╭─ Raw data

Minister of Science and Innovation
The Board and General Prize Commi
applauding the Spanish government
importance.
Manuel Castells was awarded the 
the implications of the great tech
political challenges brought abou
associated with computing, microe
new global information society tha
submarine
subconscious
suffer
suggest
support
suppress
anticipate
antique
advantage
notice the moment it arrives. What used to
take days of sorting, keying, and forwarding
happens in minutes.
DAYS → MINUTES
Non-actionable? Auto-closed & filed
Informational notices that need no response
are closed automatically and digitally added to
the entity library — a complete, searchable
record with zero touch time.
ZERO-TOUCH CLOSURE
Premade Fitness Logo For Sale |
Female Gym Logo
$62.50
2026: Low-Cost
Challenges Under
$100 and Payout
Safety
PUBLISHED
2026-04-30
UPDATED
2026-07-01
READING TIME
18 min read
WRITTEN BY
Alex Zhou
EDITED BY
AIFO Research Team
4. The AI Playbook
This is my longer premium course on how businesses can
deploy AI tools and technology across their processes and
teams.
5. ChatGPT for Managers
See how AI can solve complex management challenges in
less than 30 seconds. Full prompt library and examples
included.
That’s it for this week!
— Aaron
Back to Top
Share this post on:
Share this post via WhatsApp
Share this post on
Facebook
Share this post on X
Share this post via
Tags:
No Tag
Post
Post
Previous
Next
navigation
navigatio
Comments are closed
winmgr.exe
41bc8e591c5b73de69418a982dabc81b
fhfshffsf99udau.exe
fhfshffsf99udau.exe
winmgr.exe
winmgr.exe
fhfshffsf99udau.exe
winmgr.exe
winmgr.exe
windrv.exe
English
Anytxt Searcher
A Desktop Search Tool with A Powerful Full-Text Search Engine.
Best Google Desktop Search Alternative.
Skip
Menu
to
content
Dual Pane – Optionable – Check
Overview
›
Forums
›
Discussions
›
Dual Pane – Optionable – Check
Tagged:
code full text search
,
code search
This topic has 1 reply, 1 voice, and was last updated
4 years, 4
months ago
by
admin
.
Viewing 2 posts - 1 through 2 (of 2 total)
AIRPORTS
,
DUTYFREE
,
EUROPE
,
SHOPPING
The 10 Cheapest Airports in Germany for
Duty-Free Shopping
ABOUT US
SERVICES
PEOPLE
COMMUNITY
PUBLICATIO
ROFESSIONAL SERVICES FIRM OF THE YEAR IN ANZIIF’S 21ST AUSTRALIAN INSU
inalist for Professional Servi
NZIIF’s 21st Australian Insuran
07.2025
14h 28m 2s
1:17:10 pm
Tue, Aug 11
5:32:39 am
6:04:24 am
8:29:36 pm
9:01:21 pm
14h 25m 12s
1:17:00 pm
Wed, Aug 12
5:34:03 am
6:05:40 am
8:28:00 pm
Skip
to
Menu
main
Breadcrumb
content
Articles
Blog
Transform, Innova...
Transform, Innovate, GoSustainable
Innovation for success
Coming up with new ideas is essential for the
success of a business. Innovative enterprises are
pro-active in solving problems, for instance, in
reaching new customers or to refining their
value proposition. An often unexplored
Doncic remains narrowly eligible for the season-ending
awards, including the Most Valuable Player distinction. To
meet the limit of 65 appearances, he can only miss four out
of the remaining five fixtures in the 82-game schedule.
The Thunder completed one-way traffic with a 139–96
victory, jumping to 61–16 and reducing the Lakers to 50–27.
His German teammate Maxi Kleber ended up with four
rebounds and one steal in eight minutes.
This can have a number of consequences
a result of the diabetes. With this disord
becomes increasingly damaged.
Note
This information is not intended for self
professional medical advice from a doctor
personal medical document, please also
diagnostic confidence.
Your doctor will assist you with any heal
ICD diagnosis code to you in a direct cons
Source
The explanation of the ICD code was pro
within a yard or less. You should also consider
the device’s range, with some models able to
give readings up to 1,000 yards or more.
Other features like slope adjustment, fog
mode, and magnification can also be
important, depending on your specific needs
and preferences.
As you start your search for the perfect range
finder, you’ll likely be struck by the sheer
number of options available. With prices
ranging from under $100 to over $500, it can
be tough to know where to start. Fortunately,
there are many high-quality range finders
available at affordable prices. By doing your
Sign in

╰─

# About this exercise
Can you reproduce every line of the material above word for word, leaving nothing out and changing nothing?

# Answer area
Minister of Science and Innovation
The Board and General Prize Commi
applauding the Spanish government
importance.
Manuel Castells was awarded the 
the implications of the great tech
political challenges brought abou
associated with computing, microe
new global information society tha
submarine
subconscious
suffer
suggest
support
suppress
anticipate
antique
advantage
notice the moment it arrives. What used to
take days of sorting, keying, and forwarding
happens in minutes.
DAYS → MINUTES
Non-actionable? Auto-closed & filed
Informational notices that need no response
are closed automatically and digitally added to
the entity library — a complete, searchable
record with zero touch time.
ZERO-TOUCH CLOSURE
Premade Fitness Logo For Sale |
Female Gym Logo
$62.50
2026: Low-Cost
Challenges Under
$100 and Payout
Safety
PUBLISHED
2026-04-30
UPDATED
2026-07-01
READING TIME
18 min read
WRITTEN BY
Alex Zhou
EDITED BY
AIFO Research Team
4. The AI Playbook
This is my longer premium course on how businesses can
deploy AI tools and technology across their processes and
teams.
5. ChatGPT for Managers
See how AI can solve complex management challenges in
less than 30 seconds. Full prompt library and examples
included.
That’s it for this week!
— Aaron
Back to Top
Share this post on:
Share this post via WhatsApp
Share this post on
Facebook
Share this post on X
Share this post via
Tags:
No Tag
Post
Post
Previous
Next
navigation
navigatio
Comments are closed
winmgr.exe
41bc8e591c5b73de69418a982dabc81b
fhfshffsf99udau.exe
fhfshffsf99udau.exe
winmgr.exe
winmgr.exe
fhfshffsf99udau.exe
winmgr.exe
winmgr.exe
windrv.exe
English
Anytxt Searcher
A Desktop Search Tool with A Powerful Full-Text Search Engine.
Best Google Desktop Search Alternative.
Skip
Menu
to
content
Dual Pane – Optionable – Check
Overview
›
Forums
›
Discussions
›
Dual Pane – Optionable – Check
Tagged:
code full text search
,
code search
This topic has 1 reply, 1 voice, and was last updated
4 years, 4
months ago
by
admin
.
Viewing 2 posts - 1 through 2 (of 2 total)
AIRPORTS
,
DUTYFREE
,
EUROPE
,
SHOPPING
The 10 Cheapest Airports in Germany for
Duty-Free Shopping
ABOUT US
SERVICES
PEOPLE
COMMUNITY
PUBLICATIO
ROFESSIONAL SERVICES FIRM OF THE YEAR IN ANZIIF’S 21ST AUSTRALIAN INSU
inalist for Professional Servi
NZIIF’s 21st Australian Insuran
07.2025
14h 28m 2s
1:17:10 pm
Tue, Aug 11
5:32:39 am
6:04:24 am
8:29:36 pm
9:01:21 pm
14h 25m 12s
1:17:00 pm
Wed, Aug 12
5:34:03 am
6:05:40 am
8:28:00 pm
Skip
to
Menu
main
Breadcrumb
content
Articles
Blog
Transform, Innova...
Transform, Innovate, GoSustainable
Innovation for success
Coming up with new ideas is essential for the
success of a business. Innovative enterprises are
pro-active in solving problems, for instance, in
reaching new customers or to refining their
value proposition. An often unexplored
Doncic remains narrowly eligible for the season-ending
awards, including the Most Valuable Player distinction. To
meet the limit of 65 appearances, he can only miss four out
of the remaining five fixtures in the 82-game schedule.
The Thunder completed one-way traffic with a 139–96
victory, jumping to 61–16 and reducing the Lakers to 50–27.
His German teammate Maxi Kleber ended up with four
rebounds and one steal in eight minutes.
This can have a number of consequences
a result of the diabetes. With this disord
becomes increasingly damaged.
Note
This information is not intended for self
professional medical advice from a doctor
personal medical document, please also
diagnostic confidence.
Your doctor will assist you with any heal
ICD diagnosis code to you in a direct cons
Source
The explanation of the ICD code was pro
within a yard or less. You should also consider
the device’s range, with some models able to
give readings up to 1,000 yards or more.
Other features like slope adjustment, fog
mode, and magnification can also be
important, depending on your specific needs
and preferences.
As you start your search for the perfect range
finder, you’ll likely be struck by the sheer
number of options available. With prices
ranging from under $100 to over $500, it can
be tough to know where to start. Fortunately,
there are many high-quality range finders
available at affordable prices. By doing your
Sign in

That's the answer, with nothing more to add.